--- Requirement ---
Please write down every line of the data below, word for word, in the same order.
········
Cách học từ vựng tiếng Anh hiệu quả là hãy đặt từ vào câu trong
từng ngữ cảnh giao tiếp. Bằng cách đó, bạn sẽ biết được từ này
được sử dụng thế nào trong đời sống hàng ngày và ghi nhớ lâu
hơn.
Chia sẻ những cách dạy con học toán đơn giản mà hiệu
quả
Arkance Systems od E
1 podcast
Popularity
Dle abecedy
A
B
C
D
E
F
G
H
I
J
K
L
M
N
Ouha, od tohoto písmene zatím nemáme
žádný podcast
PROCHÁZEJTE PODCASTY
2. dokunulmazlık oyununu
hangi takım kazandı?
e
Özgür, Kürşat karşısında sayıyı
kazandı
········
--- Answer for this exercise ---
Cách học từ vựng tiếng Anh hiệu quả là hãy đặt từ vào câu trong
từng ngữ cảnh giao tiếp. Bằng cách đó, bạn sẽ biết được từ này
được sử dụng thế nào trong đời sống hàng ngày và ghi nhớ lâu
hơn.
Chia sẻ những cách dạy con học toán đơn giản mà hiệu
quả
Arkance Systems od E
1 podcast
Popularity
Dle abecedy
A
B
C
D
E
F
G
H
I
J
K
L
M
N
Ouha, od tohoto písmene zatím nemáme
žádný podcast
PROCHÁZEJTE PODCASTY
2. dokunulmazlık oyununu
hangi takım kazandı?
e
Özgür, Kürşat karşısında sayıyı
kazandı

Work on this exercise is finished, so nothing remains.